Sending a satellite safely to sleep
Down on Earth, everyone knows to remove batteries from electrical goods before recycling. When it comes to disposing of satellites in orbit, the same principle holds true: charged batteries or leftover fuel have been known to trigger breakups, a major source of space debris.
ESA’s Clean Space initiative, tasked with reducing the impact of Europe’s space industry on the terrestrial and space environments, is investigating novel methods of satellite ‘passivation’ – ensuring that a mission reaching the end of its working life has no remaining energy sources that might risk a break-up.
ESA has identified ways to ‘passivate’ satellites through its CleanSat programme, developing building block technologies to ensure future satellite platforms can meet debris regulations in a practical way, without unduly affecting their market competitiveness.
“Once a derelict satellite goes out of control, it can drift into orbital and altitude states beyond its design parameters, potentially raising its temperature significantly,” explains Luisa Innocenti, heading Clean Space. “Sustained temperature rises would be bad news for propellant tanks and batteries.”
Any leftover propellant may split into its component chemicals and push up the tank pressure. In the case of popular satellite monopropellant hydrazine, this splitting process generates yet more heat, causing a chain reaction that could continue until a tank breaks apart.
And even if a tank holds together, the potential is still there for fragmentation should it ever be struck in a hypevelocity impact by a piece of debris.
Batteries are also vulnerable to heating. Kept above 100ºC for a long time, even inactive batteries are at risk of ‘thermal runaway’, with chemical reactions giving rise to even more heat. If batteries are inadvertently left live, then overcharging can also give rise to break-ups.
Adding to the challenge, batteries may also be vulnerable to radiation in some medium-altitude orbits, which can degrade the reliability of electrical components.

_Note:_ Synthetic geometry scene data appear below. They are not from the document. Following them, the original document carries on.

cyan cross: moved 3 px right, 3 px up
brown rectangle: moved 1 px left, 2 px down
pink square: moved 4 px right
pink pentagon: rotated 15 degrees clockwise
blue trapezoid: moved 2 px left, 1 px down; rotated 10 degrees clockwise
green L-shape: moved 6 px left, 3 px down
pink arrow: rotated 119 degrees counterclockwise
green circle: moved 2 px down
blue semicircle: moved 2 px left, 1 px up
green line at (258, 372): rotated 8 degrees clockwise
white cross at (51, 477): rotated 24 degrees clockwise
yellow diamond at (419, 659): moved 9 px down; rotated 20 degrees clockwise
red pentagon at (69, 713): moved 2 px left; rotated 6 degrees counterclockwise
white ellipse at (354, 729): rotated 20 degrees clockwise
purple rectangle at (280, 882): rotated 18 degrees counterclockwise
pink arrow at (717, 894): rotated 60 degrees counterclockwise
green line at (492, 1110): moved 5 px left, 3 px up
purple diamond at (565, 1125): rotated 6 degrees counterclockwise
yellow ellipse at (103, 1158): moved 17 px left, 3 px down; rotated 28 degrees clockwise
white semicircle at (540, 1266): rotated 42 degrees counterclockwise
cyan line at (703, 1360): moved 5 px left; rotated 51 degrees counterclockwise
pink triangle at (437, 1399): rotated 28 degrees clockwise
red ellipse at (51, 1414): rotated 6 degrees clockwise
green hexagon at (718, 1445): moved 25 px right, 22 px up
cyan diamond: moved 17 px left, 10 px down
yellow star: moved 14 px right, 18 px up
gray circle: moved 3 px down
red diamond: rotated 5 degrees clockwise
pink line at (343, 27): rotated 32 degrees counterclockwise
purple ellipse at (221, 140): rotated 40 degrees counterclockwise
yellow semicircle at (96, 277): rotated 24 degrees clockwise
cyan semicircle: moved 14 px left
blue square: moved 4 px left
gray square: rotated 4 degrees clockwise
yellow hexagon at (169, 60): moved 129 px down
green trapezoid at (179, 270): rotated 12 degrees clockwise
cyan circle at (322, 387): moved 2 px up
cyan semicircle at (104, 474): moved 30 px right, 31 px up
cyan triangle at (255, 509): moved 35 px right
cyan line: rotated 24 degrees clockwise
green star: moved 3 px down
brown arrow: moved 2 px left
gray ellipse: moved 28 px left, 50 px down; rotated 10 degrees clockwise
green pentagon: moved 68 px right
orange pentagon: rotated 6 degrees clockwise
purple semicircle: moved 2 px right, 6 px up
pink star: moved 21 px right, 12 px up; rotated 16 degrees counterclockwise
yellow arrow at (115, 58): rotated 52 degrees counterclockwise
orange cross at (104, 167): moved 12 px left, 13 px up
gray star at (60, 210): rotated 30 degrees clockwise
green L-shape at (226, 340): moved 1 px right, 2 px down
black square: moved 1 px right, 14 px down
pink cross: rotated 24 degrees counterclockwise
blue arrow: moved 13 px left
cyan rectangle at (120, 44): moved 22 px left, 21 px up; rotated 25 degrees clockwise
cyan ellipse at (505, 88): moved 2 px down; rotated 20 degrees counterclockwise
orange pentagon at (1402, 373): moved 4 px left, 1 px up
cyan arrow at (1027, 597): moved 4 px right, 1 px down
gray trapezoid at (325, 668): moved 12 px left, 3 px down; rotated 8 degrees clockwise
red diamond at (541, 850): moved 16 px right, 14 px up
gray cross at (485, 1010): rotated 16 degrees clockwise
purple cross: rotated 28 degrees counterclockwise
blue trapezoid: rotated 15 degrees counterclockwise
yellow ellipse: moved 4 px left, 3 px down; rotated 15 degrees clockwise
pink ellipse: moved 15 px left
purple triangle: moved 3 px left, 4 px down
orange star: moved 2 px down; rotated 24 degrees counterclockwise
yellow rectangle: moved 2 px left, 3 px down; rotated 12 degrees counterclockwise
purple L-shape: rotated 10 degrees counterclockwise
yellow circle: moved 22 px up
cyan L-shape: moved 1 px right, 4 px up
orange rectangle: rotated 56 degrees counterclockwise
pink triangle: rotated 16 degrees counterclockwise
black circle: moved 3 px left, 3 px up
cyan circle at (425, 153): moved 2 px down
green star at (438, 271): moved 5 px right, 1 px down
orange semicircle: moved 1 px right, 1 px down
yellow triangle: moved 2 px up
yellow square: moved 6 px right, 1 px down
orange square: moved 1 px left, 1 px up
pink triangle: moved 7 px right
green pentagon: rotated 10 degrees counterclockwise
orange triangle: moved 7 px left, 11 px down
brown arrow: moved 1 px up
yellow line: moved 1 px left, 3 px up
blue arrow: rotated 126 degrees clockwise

“Some satellites left in graveyard orbits above geostationary orbit will need to remain stable for hundreds of years,” adds Luisa. “It is extremely difficult to say if a battery can really remain in a safe state for such a prolonged period, and harder still to test it.”
Steps towards safety
Ideally, propellant tanks would be fully vented by firing the satellite’s thrusters while still under full control, but this is not feasible once the pressure drops below a certain level. The current backup is ‘passivation valves’, which are opened only at mission end.
But these pyrotechnic valves are only qualified for a maximum of eight years in space, whereas passivation is normally carried out after 10–15 years.
Luisa explains: “As an alternative, we’re applying a novel development from material science: shape memory alloys, which can change into a preset shape through heating. At the mission end, the actuator’s shape would be changed to break open a valve and, once opened, the valve will stay open.”
So far, these shape-memory alloy valves have been subjected to system studies and materials tests; the next stage will be to qualify them for use in satellites.
On the battery side, the latest Li-ion battery designs already include various protections such as venting systems to release pressure. The best protection is ensuring batteries are completely discharged, requiring much higher temperatures to kick-start hazardous ‘exothermic’ reactions.
“Up until now, end-of-life passivation has been performed by electronics, but considering the harsh space environment this cannot be considered a reliable situation in its own right,” adds Luisa.
“Instead, CleanSat is looking at methods to physically isolate batteries from solar arrays or the rest of the power subsystem, such as relays, pyro-cutters and short-circuiting the arrays, attempting to use components that are less sensitive to the harsh space environment.”
These techniques will, of course, need to be tested against the harsh conditions seen by satellites after the end of mission, particularly through thermal cycling, to ensure that the proposed solution maintains its effect throughout the disposal phase.
The aim is to have such functions inserted as standard into future European-standard power control and distribution units.
This year, CleanSat has studied 28 building block technologies in dedicated small studies. Of these, the high-priority building blocks to be developed further will be presented to ESA’s Council at Ministerial Level next month.